On Tuesday, users who tried to go to Al Jazeera's Arabic and English Web sites were instead directed to an image that said “Hack!!” and “Hacked by Al-Rashedon,” which is an Arabic reference that generally means “the rightly guided” ones, in bold letters across an image of the news organization's page. A Syrian flag waved in the background.

“In response to your stance against Syria (the people and the government), and support for only armed terrorist groups, and publication of news reports that are lies,” the Arabic statement said in part, “this is our response to you.”

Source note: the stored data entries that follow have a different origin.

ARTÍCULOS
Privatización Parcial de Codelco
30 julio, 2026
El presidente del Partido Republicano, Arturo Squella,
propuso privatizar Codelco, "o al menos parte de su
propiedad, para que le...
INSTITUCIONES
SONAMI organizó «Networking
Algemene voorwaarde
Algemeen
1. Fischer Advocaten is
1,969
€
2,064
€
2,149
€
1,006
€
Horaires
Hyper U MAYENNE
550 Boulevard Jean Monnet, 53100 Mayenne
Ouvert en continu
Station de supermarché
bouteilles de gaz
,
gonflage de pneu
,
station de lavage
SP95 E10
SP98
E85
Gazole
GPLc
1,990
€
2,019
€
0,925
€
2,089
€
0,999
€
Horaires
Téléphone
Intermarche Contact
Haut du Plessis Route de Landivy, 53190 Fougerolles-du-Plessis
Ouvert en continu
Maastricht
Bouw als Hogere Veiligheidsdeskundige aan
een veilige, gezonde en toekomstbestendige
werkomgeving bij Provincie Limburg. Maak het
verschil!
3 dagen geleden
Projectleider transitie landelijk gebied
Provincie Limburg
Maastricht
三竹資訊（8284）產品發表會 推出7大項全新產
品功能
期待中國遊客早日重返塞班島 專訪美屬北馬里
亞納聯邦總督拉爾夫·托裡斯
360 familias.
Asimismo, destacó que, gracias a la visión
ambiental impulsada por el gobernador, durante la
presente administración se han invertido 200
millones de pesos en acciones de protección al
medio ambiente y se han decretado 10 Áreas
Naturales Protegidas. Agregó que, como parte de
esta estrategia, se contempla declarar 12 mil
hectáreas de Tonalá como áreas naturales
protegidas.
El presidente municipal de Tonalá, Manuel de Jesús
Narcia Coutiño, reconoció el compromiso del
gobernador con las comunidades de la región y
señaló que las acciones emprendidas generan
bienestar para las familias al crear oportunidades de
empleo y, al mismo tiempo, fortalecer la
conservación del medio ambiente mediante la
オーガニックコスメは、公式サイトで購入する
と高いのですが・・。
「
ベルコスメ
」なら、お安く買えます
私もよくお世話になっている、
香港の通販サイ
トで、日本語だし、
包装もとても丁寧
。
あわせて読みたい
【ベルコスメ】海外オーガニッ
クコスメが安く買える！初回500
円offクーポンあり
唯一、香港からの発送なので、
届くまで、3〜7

On Wednesday, Al Jazeera reported that the cyber attack lasted several hours, by affecting a third-party service provider that distributes the station's online content worldwide in a security breach.

It said the authorities in the United States, where the content distributor is based, were investigating. AlJazeera.net is registered to Network Solutions, whose spokeswoman, Susan Datz Edelman, said she did not have an immediate “definitive” comment.

A spokesman for Al Jazeera, Osama Saeed, said in e-mailed statements: “Some visitors to our Web sites faced disruption after external DNS servers were compromised.”

“The company that operates them quickly resolved this, though some users may continue to experience issues for a couple of days,” he continued. “We th ank our online community for their patience and support.”

In another statement late on Wednesday, he said, “Just to give you a scale of the problem as it stands, we're only around 10 percent lower on our usual number of Web visitors.”

Other news organizations or human rights groups reporting on the conflict have been hacked in protest of their coverage. As The Lede reported last month, the international news agency Reuters temporarily suspended the operation of its blogging platform after its Web site was hacked and false reports of setbacks for Syrian rebels were posted online.

Amnesty International, the human rights organization, was also hacked.

Al Jazeera, based in Doha, Qatar, has aggressively covered the Syrian conflict and the other government upheaval going on in the Middle East for the past few years.

In a telephone interview, Mr. Saeed of Al Jazeera declined to discuss coverage or the possible motive of the hackers.

“We don't know anything about them, and what I understand, there is not much about them in the public domain,” he said.

He said the hacking also affected the organization's Balkans site.